— Максим, он капризов не любит, — приговаривал Зотов, перекатывая в зубах вечную свою соломинку. — Ты к нему с лаской, и он к тебе с лаской. А осечишься в бою, замешкаешься — пеняй на себя, голубчик. Покойников он не выручает, ему всё одно.
И Прошка, второй его номер, сидел при нём рядышком и впитывал каждое слово, каждое движение, как сухая земля воду.
А с Прошкой у меня в те дни вышел особый разговор. Мальчишка после гибели Тюрина — а Тюрин ему приходился приятелем, из одной маршевой роты — притих было совсем, ходил сам не свой, а потом, наоборот, словно с цепи сорвался: стал заходить вокруг меня кругами, ловить взгляд, и наконец однажды насел напрямик:
— Вашбродие, возьмите вы меня в охотники. Я уж и ходить тихо навострился, не хуже других, и стреляю метко, сами видали. Чего мне у пулемёта век вековать, вторым номером?
— А Тюрина видал? — спросил я в упор. — Он тоже просился. Я взял. Где теперь Тюрин?
Прошка осёкся, побледнел, но не отступил, не сдался — упрямый чёртушка, весь в свою рязанскую породу.
— Так то Тюрин был, вашбродие.
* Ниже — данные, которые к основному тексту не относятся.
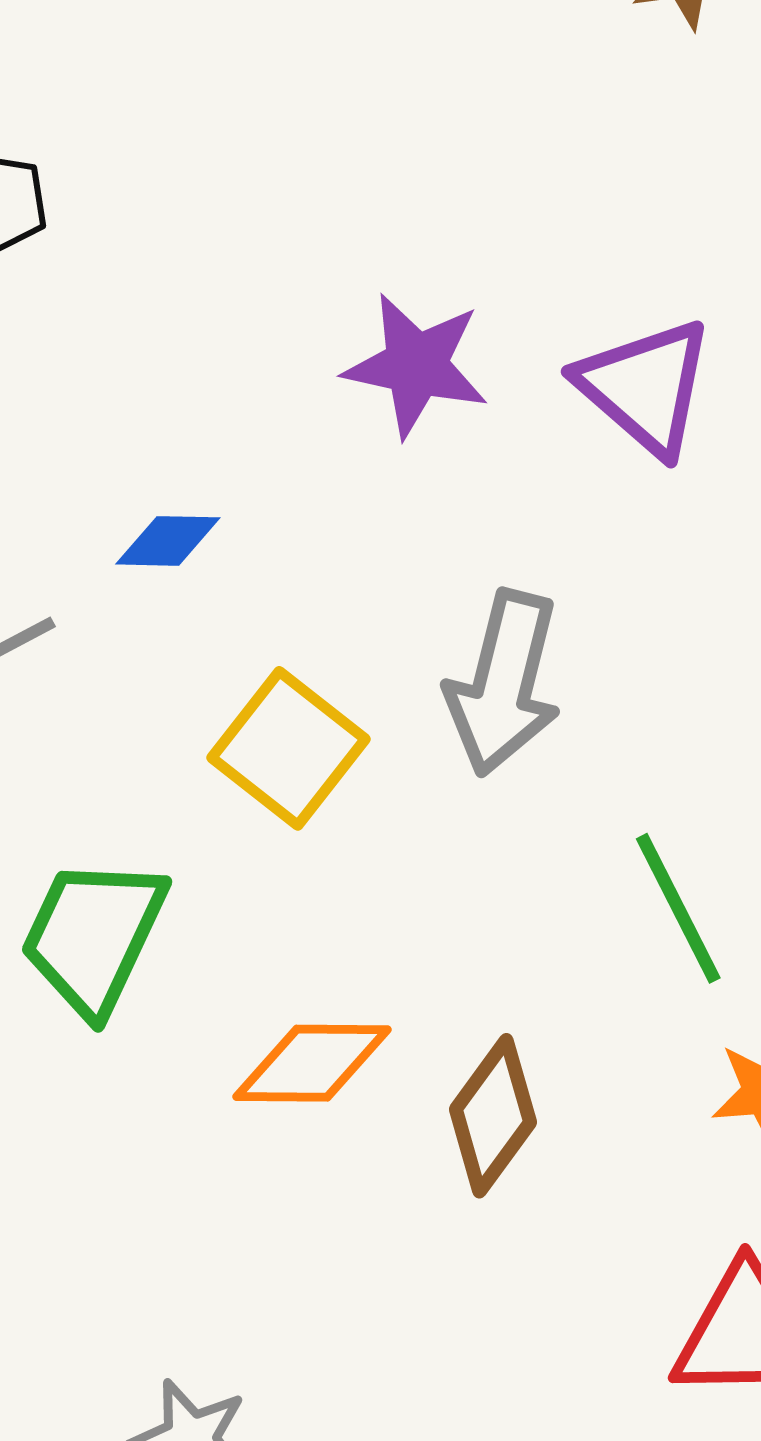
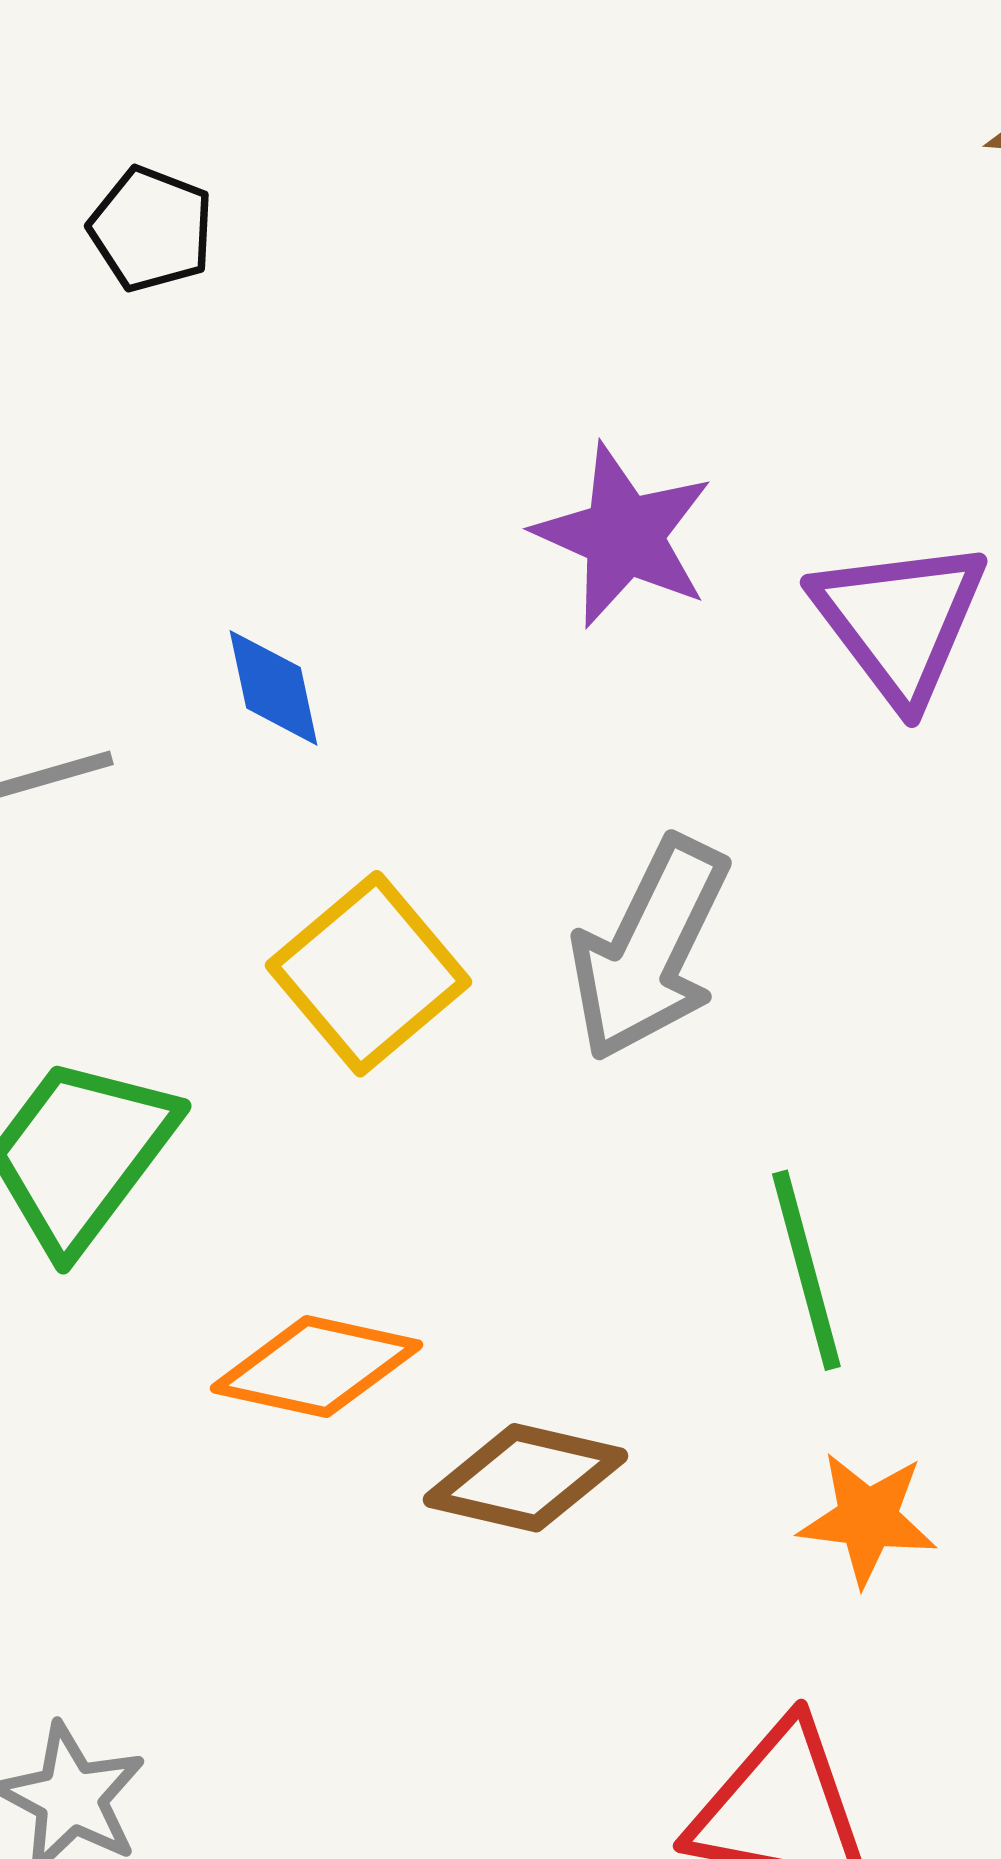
blue diamond: (168, 541) -> (273, 688), turned 65
brown diamond: (493, 1116) -> (525, 1478), turned 55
А я не Тюрин. Я осторожный, я не сплошаю.
— Все осторожные, голубчик, покуда ночь не сделает не то, чего они ждали. Одной осторожности мало, — отрезал я. — Нет, Прохор. Рано тебе. Ты у Зотова второй номер, а пулемёт в бою стоит десятка храбрецов с винтовкой, и место твоё нынче там. Подрастёшь, обомнёшься, в настоящем деле обстреляешься — тогда поговорим. А хочешь доказать, что ты не мальчишка при расчёте, — выучись у Зотова собирать замок в полной темноте, с закрытыми глазами. Выучишься на совесть — пущу с ним на настоящее дело. А про охотников после первого боя поговорим
Он надулся, отвернулся, но смолчал, не перечил. А Зотов, слышавший наш разговор краем уха, выплюнул соломинку и обронил в сторону, ни к кому будто:
— Верно говорите, вашбродие. Молодой ещё, шебутной, кровь горячая. Обомнётся годок — толк выйдет, добрый солдат. А покуда я из него такого второго номера сделаю, какого днём с огнём поискать.
«Язык»
Окунев дал мне настоящее дело — и дал, как обещал, крепкое.
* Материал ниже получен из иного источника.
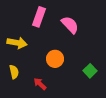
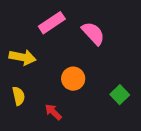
pink rectangle: (39, 17) -> (52, 23), turned 36

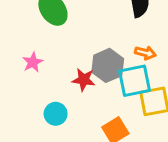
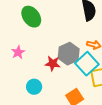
cyan square: (135, 81) -> (87, 64), turned -30

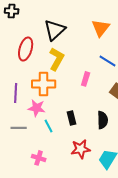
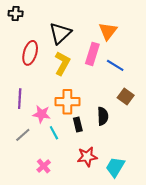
pink rectangle: (86, 79) -> (92, 54), moved, size x1.5
orange cross: (44, 84) -> (67, 102), moved
black semicircle: (103, 120) -> (103, 116), moved
gray line: (19, 128) -> (23, 135), turned -42
pink cross: (39, 158) -> (44, 166), turned 32

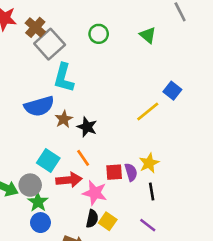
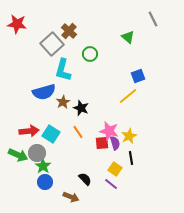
brown cross: (35, 27) -> (69, 31), moved
green circle: (99, 34) -> (90, 54), moved
blue square: (172, 91) -> (138, 76), moved, turned 32
red arrow: (69, 180) -> (29, 131), moved
pink star: (95, 193) -> (109, 131), moved
black semicircle: (92, 219) -> (85, 179), turned -56
yellow square: (108, 221) -> (115, 169), moved
purple line: (148, 225) -> (111, 184), moved

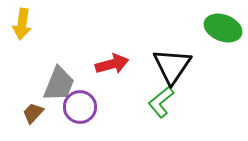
Звал он меня под вечер, в свою халупу, где над затёртой картой коптила лампа, и говорил негромко, по всегдашней своей привычке, словно бы нехотя. На том берегу речки, в полутора верстах от наших передовых, у австрийца стоял на холме хутор. Не пустой, как тот, давешний, — этот был обжитой, с дозором постоянным, с пулемётом, а главное — при нём, по всему судя, сидел офицер с телефоном. Связь, наблюдение, корректировка — узелок мелкий, но цепкий, и держал он на привязи целый наш участок. Штаб дивизии этот хутор давно облизывался взять, да всё руки не доходили: в лоб — положишь полроты и не возьмёшь, а тихо — некому.